The area beyond Dufferin south of Eglinton is one of Toronto’s unique neighbourhoods. Though it has no defining style, and even the most passionate Toronto booster would not call it beautiful, the topography makes this area charming. Built on a series of hills and valleys, streets make sharp turns and dead-end abruptly, sometimes at a grade that looks too steep for cars. Toronto has been called “San Francisco upside down” because of its many deep ravines (as opposed to hills), but this part of Toronto could easily be “Little San Francisco” — though instead of multi-million dollar Nob or Russian Hill homes, the York counterpart has treeless lots with brick bungalows, rusting Buick Centuries and Pontiac Fieros parked out front and copies of the Toronto Sun in the blue boxes, tiny manicured lawns and lots of interlocking brick. There are numerous Mary Poppins–style views above rooftops and chimneys, as well as parks with secret escapes up outdoor staircases.

Back on Eglinton, before it slopes down into the Humber Valley toward the Etobicoke Skyline, there is a break in the continuous streetscape with a large plaza that includes a Canadian Tire and Shoppers Drug Mart. A busy café there with a proper espresso machine looks across the street at a rise in the land that exposes a strip of residential backyards in an almost obscene manner, as if the houses were caught with their pants down. Below, in a space carved out of the ridge, an Adult Video Plus does business next to the Ready Lube, itself adjacent to the Aromatic Sensation Massage Parlour — an accidentally appropriate combination. It’s a typical Canadian landscape, but perhaps one we don’t like to talk about.
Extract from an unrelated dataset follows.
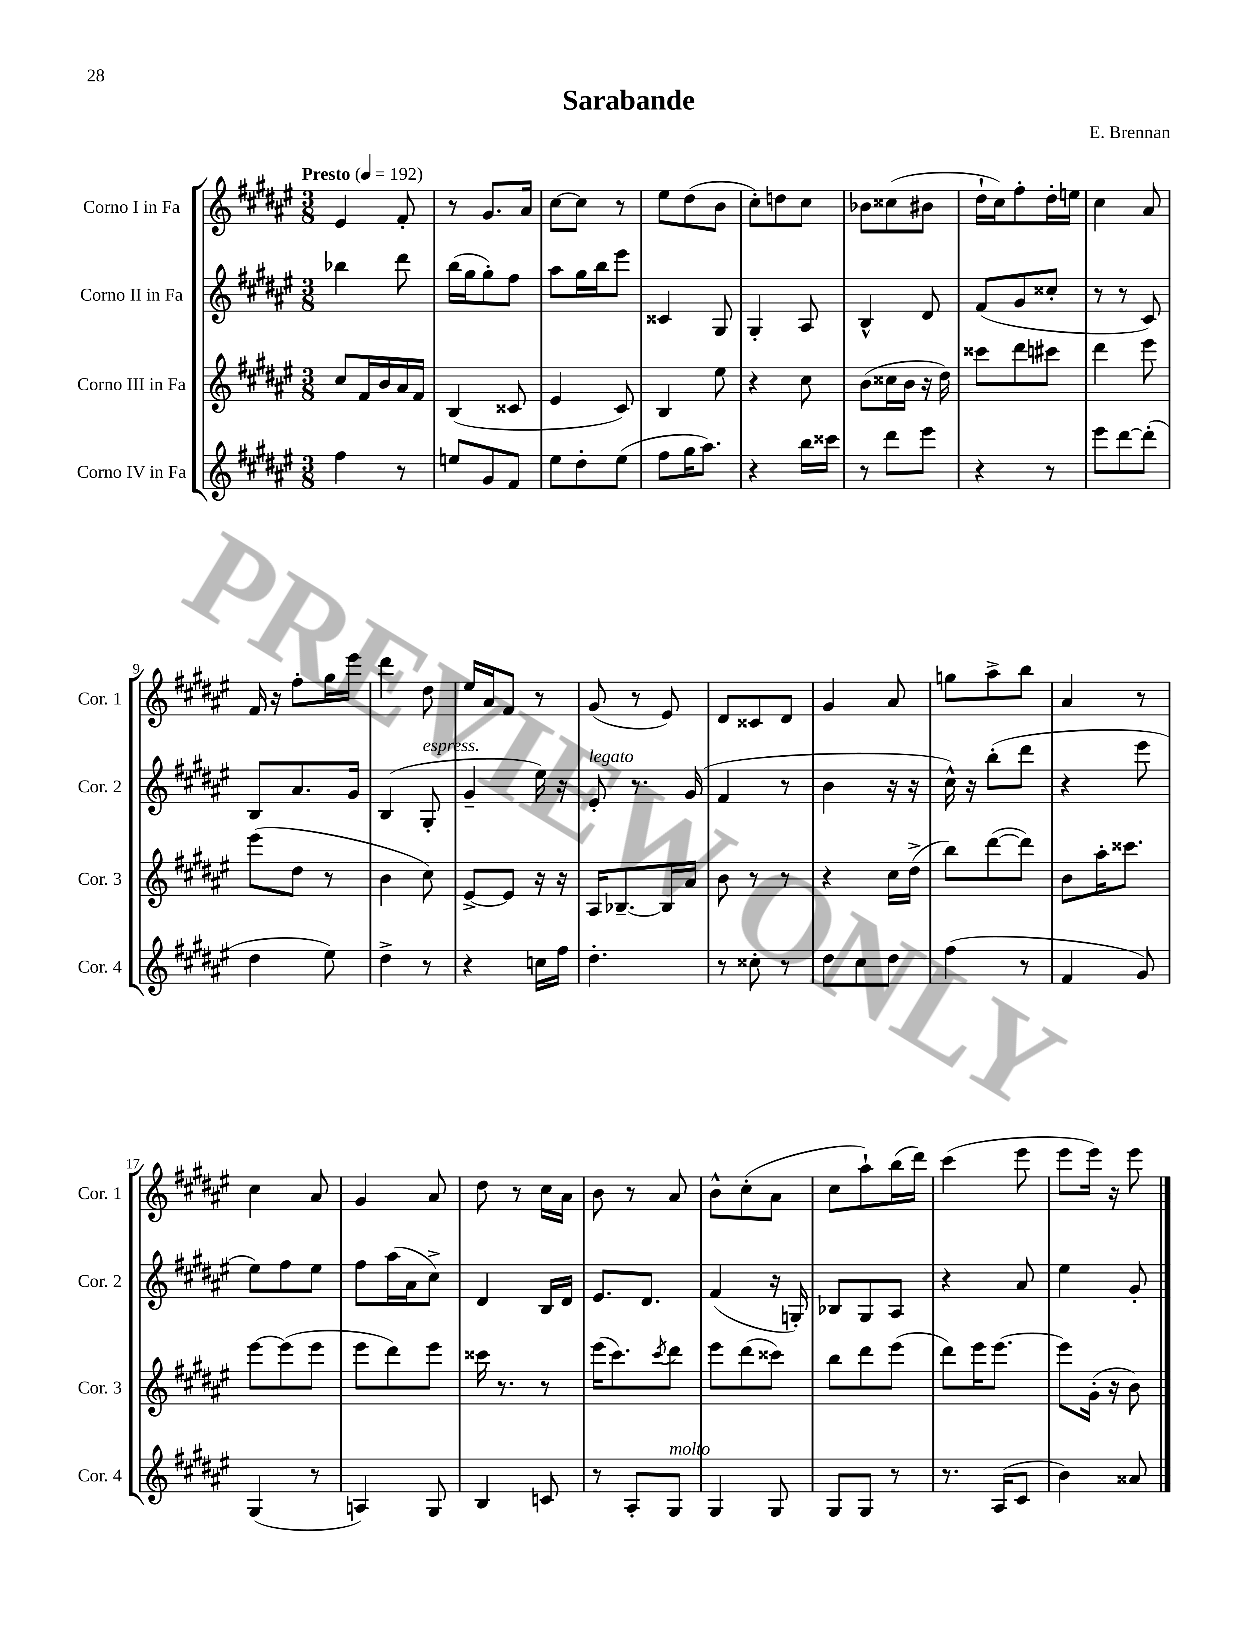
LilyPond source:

When I reach Keele, I turn south and pass through a non-descript but still functioning commercial block — York is full of them. At Rogers Road, there is another strange architectural oddity, a multi-coloured apartment building on top of a huge concrete parking garage. It’s a little bit of Holland in Toronto, or someone’s Dutch nightmare, depending on one’s tolerance for kitschy landmarks.

A left on Rogers Road leads east, back into deep York. A complex five-point intersection where Rogers meets Old Weston Road and Watt Streets is a chaotic European-­
style mess of traffic that somehow works. On one corner the Nova Era café overlooks the traffic flow, as do a Pizza Pizza, a Petro Canada and a Portuguese restaurant. In so many upscale suburbs you can walk kilometres without finding services like these but York, despite its dowdiness, is still a real city.

Had York developed sufficiently before the age of the automobile, this could be one of Toronto’s greatest intersections, maybe even marking the centre of York. However, like the Caribbean strip up on Eglinton, York — or the idea of York — lives quietly tucked away in a corner of Toronto only the locals know about, asking to be discovered.